Sui sintomi intestinali i risultati sono incoraggianti: il FMT sembra migliorare la stitichezza e riequilibrare la motilità, un beneficio importante perché i disturbi dell’alvo pesano molto sulla qualità di vita dei pazienti.
Sul fronte dei sintomi motori, i dati sono più complessi. Uno studio belga pubblicato nel 2024 su EClinicalMedicine e condotto su 46 pazienti in fase iniziale della malattia ha evidenziato un miglioramento lieve ma significativo e duraturo dei sintomi motori. Al contrario, un trial finlandese pubblicato su JAMA Neurology e condotto su 45 pazienti in fase lieve-moderata non ha mostrato differenze rispetto al placebo e in alcuni casi ha rilevato un peggioramento transitorio.
Le divergenze potrebbero dipendere da diversi fattori: popolazioni di pazienti molto piccole, differenze nella via di somministrazione, stadi diversi della malattia e soprattutto l’uso di microbiota proveniente da donatori differenti. È possibile che alcune caratteristiche microbiche ancora da identificare siano particolarmente benefiche per una specifica categoria di pazienti, mentre in altri non mostrino effetti. Per capire queste dinamiche servono studi più grandi, controllati e ben stratificati.

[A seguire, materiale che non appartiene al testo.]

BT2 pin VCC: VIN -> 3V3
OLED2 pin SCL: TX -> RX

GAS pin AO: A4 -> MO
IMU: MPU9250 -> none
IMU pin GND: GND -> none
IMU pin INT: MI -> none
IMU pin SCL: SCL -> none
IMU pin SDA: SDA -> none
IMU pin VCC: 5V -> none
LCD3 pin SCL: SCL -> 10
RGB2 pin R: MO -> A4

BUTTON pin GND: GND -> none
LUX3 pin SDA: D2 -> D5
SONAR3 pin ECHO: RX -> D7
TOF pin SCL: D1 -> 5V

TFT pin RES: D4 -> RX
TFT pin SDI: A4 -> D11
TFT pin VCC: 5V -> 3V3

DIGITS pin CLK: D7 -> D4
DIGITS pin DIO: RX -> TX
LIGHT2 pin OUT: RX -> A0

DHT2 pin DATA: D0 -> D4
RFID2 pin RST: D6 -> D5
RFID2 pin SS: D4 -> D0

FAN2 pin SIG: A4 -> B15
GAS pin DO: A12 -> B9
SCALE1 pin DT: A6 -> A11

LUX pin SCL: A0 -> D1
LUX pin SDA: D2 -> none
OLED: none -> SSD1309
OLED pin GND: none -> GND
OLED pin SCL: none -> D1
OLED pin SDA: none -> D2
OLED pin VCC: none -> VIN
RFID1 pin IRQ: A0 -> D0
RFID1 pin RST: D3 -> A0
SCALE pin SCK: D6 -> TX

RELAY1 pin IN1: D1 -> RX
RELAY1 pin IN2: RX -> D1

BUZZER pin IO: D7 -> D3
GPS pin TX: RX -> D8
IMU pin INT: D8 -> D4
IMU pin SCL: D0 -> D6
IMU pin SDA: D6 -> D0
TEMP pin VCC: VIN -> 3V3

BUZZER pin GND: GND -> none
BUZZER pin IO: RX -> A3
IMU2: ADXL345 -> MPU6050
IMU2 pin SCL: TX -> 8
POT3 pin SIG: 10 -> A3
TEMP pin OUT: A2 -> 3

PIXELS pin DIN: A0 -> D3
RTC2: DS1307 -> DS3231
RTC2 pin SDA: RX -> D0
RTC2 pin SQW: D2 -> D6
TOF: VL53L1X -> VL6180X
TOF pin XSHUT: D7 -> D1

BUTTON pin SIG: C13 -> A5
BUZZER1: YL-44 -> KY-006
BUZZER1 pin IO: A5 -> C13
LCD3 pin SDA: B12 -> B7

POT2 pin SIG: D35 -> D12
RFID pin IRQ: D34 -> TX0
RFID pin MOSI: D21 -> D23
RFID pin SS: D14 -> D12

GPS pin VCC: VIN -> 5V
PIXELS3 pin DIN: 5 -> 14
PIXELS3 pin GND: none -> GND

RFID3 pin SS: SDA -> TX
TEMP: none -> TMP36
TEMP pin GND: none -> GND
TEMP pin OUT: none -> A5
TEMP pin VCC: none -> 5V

Come sottolinea Cossu, «è improbabile che l'alterazione intestinale sia la causa principale della neurodegenerazione. Intervenire sul microbiota può correggere qualcosa che non funziona, ma non è detto che porti a risultati clinicamente significativi».
QUALE FUTURO DEL TRAPIANTO DI MICROBIOTA NEL PARKINSON?
Molte domande restano aperte, ma la ricerca avanza. Al momento in Italia non ci sono sperimentazioni attive dedicate al Parkinson, ma il Policlinico di Milano ha espresso l’intenzione di avviarne una nei prossimi anni. Rimangono da definire numerosi aspetti: il profilo del donatore ideale, il metodo di somministrazione più efficace, la necessità (o meno) di una preparazione antibiotica aggressiva e i pazienti che potrebbero beneficiarne di più.
Il futuro potrebbe essere quello di una medicina di precisione, capace di identificare il donatore perfetto per il paziente perfetto. L’idea che intervenire sull’intestino possa proteggere, almeno in parte, anche il cervello rimane affascinante. Ma perché questa possibilità diventi realtà serviranno studi più grandi, rigorosi e disegnati per rispondere alle molte domande ancora aperte.